SSL/TLS is like a flight that has a lot of moving parts. You need to check for each part before the plane takes off. If not checked, there could be a plane crash coming your way. That’s why we recommend checking for the below-mentioned pitfalls that are usually responsible for an invalid SSL/TLS certificate.
Self-Signed SSL Certificate: Browsers will show a security warning if the SSL/TLS certificate is signed by yourself, and not by an authorized SSL/TLS certificate authority. These certificates are known as “self-signed certificates.”
Disapproved Certificate Authority (CA): If the SSL/TLS certificate authority (CA) isn’t valid, it won’t be recognized by the browser. This will result in a security warning that you don’t ever want to see on your website.
Expired SSL Certificate: If the SSL/TLS certificate has been expired, then the browsers will consider it to be invalid.
Mixed Content: If the website has content/resources that are not secure over HTTPS/SSL, then this is also a significant issue. What’s the point of installing an SSL certificate if the entire website isn’t protected by it?

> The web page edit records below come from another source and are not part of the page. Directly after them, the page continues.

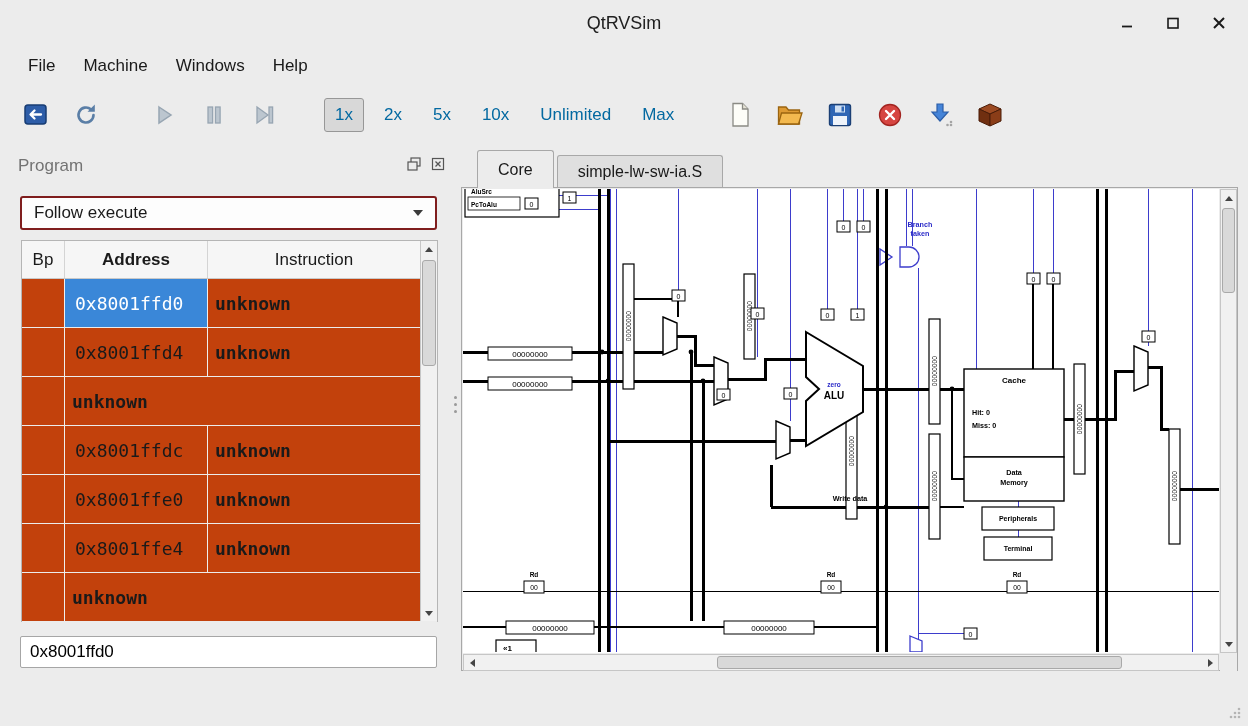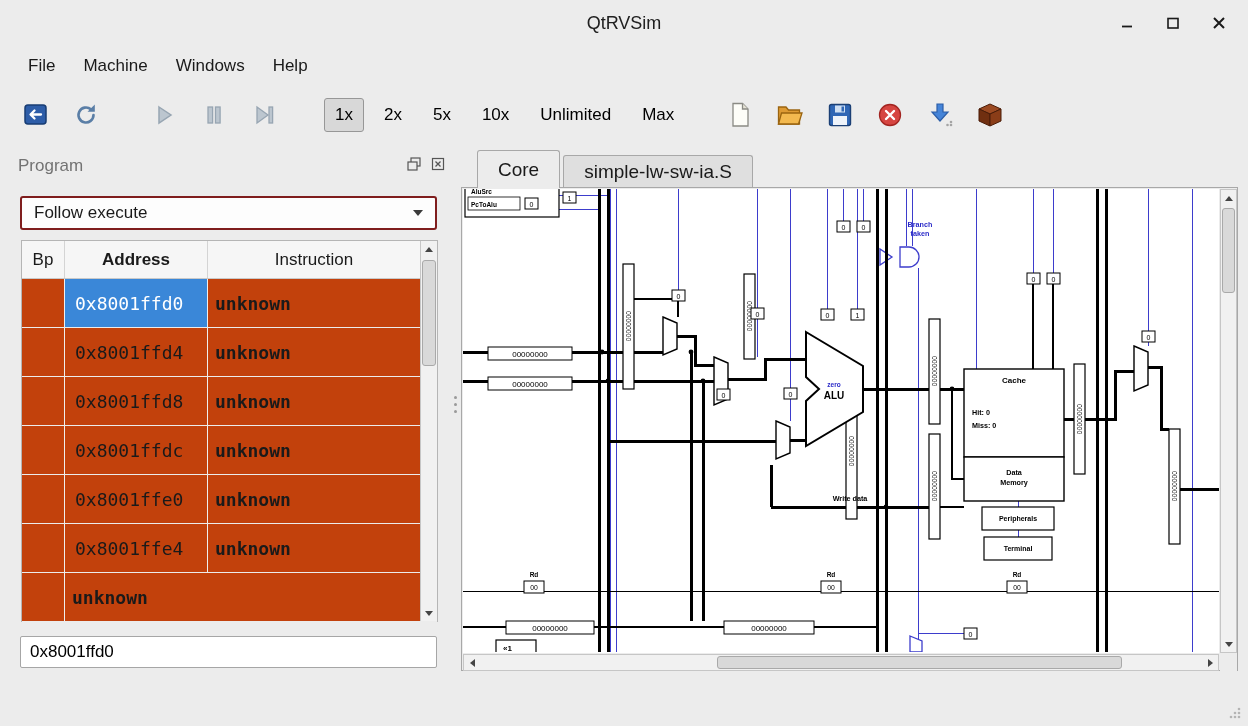--- a/index.html
+++ b/index.html
@@ -20,21 +20,21 @@
   .win-btn { width:26px; height:26px; background:none; border:none; display:flex; align-items:center; justify-content:center; }
 
   
   .menubar { position:absolute; left:0; top:46px; width:100%; height:40px; display:flex; align-items:center; padding-left:14px; }
   .menu-item { padding:8px 14px; font-size:17px; border-radius:3px; }
 
   
   .toolbar { position:absolute; left:0; top:86px; width:100%; height:58px; display:flex; align-items:center; padding-left:18px; }
   .icon-btn { width:36px; height:36px; border:none; background:transparent; display:flex; align-items:center; justify-content:center; padding:0; margin-right:14px; }
   .gap-l { margin-left:28px; }
-  .speed-btn { border:1px solid transparent; background:transparent; font-size:17px; padding:6px 10px; margin-right:9px; border-radius:3px; color:#000000; }
+  .speed-btn { border:1px solid transparent; background:transparent; font-size:17px; padding:6px 10px; margin-right:9px; border-radius:3px; color:#0369a1; }
   .speed-btn.active { background:#d8d8d8; border:1px solid #979797; }
 
   
   .program-dock { position:absolute; left:12px; top:150px; width:438px; height:522px; }
   .dock-title { position:absolute; left:6px; top:6px; font-size:17px; color:#737373; }
   .dock-btns { position:absolute; right:2px; top:4px; display:flex; gap:4px; }
   .dock-btn { width:20px; height:20px; border:none; background:transparent; display:flex; align-items:center; justify-content:center; padding:0; }
 
   .follow-select { position:absolute; left:8px; top:46px; width:417px; height:34px; background:#fdfdfd; border:2px solid #7f1d1d; border-radius:3px; display:flex; align-items:center; padding:0 12px; font-size:17px; }
   .select-arrow { position:absolute; right:12px; width:0; height:0; border-left:5px solid transparent; border-right:5px solid transparent; border-top:6px solid #3a3a3a; }
@@ -67,21 +67,21 @@
   .arr-down { width:0; height:0; border-left:4px solid transparent; border-right:4px solid transparent; border-top:5px solid #444; }
   .arr-left { width:0; height:0; border-top:4px solid transparent; border-bottom:4px solid transparent; border-right:5px solid #444; }
   .arr-right { width:0; height:0; border-top:4px solid transparent; border-bottom:4px solid transparent; border-left:5px solid #444; }
   .sb-thumb { position:absolute; background:#d9d9d9; border:1px solid #a9a9a9; border-radius:3px; }
 
   .pt-scroll { right:0; top:0; bottom:0; border:none; border-left:1px solid #c6c6c6; }
   .pt-thumb { left:1px; right:1px; top:19px; height:106px; }
 
   
   .core-tabs { position:absolute; left:461px; top:150px; height:38px; display:flex; align-items:flex-end; padding-left:16px; }
-  .tab { margin-top:5px; height:33px; background:#dfdfdf; border:1px solid #a8a8a8; border-bottom:none; border-radius:3px 3px 0 0; padding:0 20px; font-size:19px; display:flex; align-items:center; margin-right:3px; }
+  .tab { margin-top:5px; height:33px; background:#dfdfdf; border:1px solid #a8a8a8; border-bottom:none; border-radius:3px 3px 0 0; padding:0 20px; font-size:16px; display:flex; align-items:center; margin-right:3px; }
   .tab.active { height:38px; background:#ececec; position:relative; z-index:2; }
 
   .core-pane { position:absolute; left:461px; top:187px; width:777px; height:484px; background:#ececec; border:1px solid #a8a8a8; }
   .diagram-viewport { position:absolute; left:1px; top:1px; width:756px; height:464px; background:#fff; overflow:hidden; }
   .cp-vscroll { left:758px; top:1px; height:464px; width:17px; }
   .cp-vthumb { left:1px; right:1px; top:18px; height:85px; }
   .cp-hscroll { left:1px; top:466px; width:756px; height:17px; }
   .cp-hthumb { top:1px; bottom:1px; left:253px; width:405px; }
   .cp-corner { position:absolute; left:758px; top:466px; width:17px; height:17px; background:#ececec; }
 
@@ -245,21 +245,20 @@
         <div class="td c-addr mono sel">0x8001ffd0</div>
         <div class="td c-instr mono">unknown</div>
       </div>
       <div class="tr">
         <div class="td c-bp"></div>
         <div class="td c-addr mono">0x8001ffd4</div>
         <div class="td c-instr mono">unknown</div>
       </div>
       <div class="tr">
         <div class="td c-bp"></div>
-        <div class="td c-addr mono">0x8001ffd8</div>
         <div class="td c-instr mono">unknown</div>
       </div>
       <div class="tr">
         <div class="td c-bp"></div>
         <div class="td c-addr mono">0x8001ffdc</div>
         <div class="td c-instr mono">unknown</div>
       </div>
       <div class="tr">
         <div class="td c-bp"></div>
         <div class="td c-addr mono">0x8001ffe0</div>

Server Supports Insecure Protocols: If your website server still runs on the older, broken protocols, then it’s definitely a matter of concern. Your website is at risk as long as you’re using those protocols.
What’s the point of carrying a sword for self-defence if you don’t know how to use it? Similarly, there’s no point in just “installing” an SSL certificate if you don’t know it’s a valid SSL certificate. You need to know whether your sword is good enough, and you need to learn how to use it.